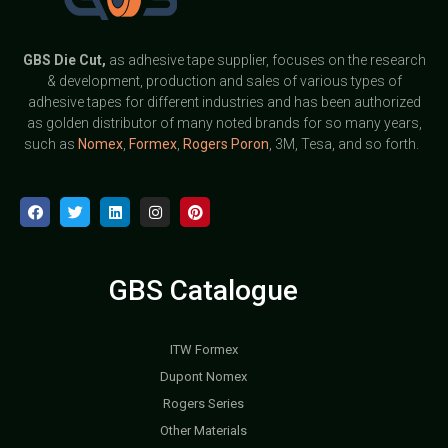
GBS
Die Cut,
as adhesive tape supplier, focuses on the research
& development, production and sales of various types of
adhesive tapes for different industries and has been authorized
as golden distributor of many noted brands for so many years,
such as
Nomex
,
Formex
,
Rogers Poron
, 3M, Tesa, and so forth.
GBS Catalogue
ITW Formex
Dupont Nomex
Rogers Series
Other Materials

---

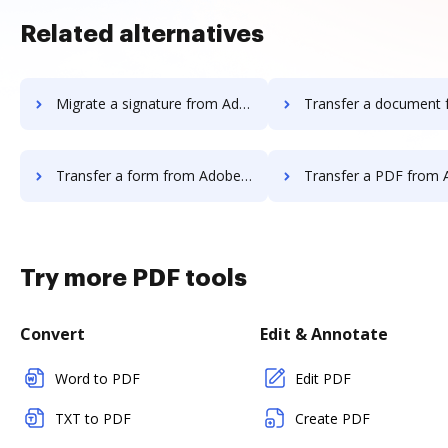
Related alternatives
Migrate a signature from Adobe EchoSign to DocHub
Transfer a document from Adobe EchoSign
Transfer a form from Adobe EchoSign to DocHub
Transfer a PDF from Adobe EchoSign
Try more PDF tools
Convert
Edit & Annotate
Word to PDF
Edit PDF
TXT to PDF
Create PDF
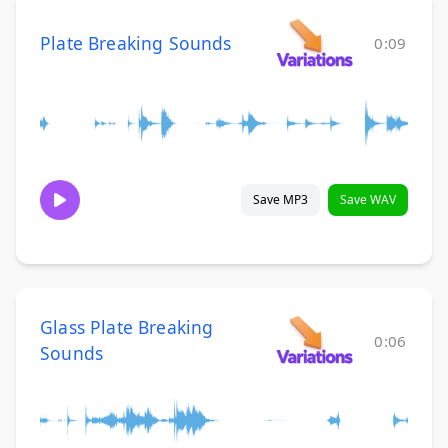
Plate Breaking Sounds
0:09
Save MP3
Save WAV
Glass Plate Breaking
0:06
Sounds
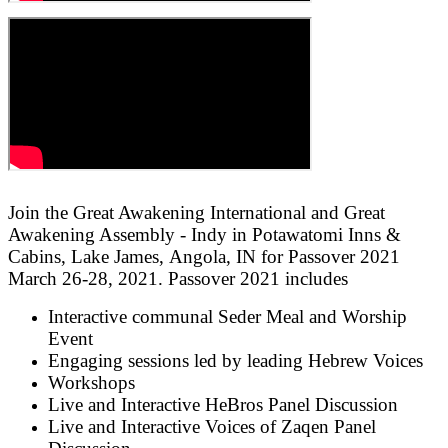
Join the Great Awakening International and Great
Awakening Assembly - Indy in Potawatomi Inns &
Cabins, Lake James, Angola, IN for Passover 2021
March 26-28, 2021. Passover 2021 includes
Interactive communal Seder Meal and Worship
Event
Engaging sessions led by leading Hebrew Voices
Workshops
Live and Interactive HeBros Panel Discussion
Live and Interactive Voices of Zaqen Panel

...

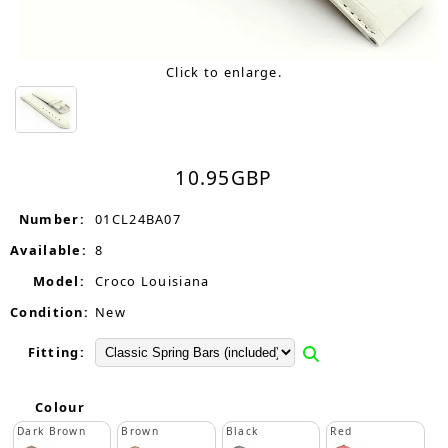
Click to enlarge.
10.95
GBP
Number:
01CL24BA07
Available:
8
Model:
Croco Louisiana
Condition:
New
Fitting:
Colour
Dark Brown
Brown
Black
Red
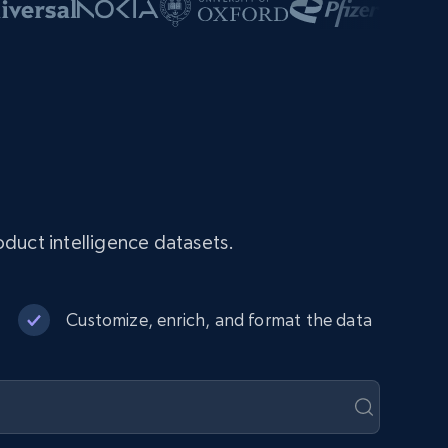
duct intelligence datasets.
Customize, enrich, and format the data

Exercise requirements:
How many lines of the listing above hold the string "Passover"? Answer with the number alone.

Output of the exercise:
2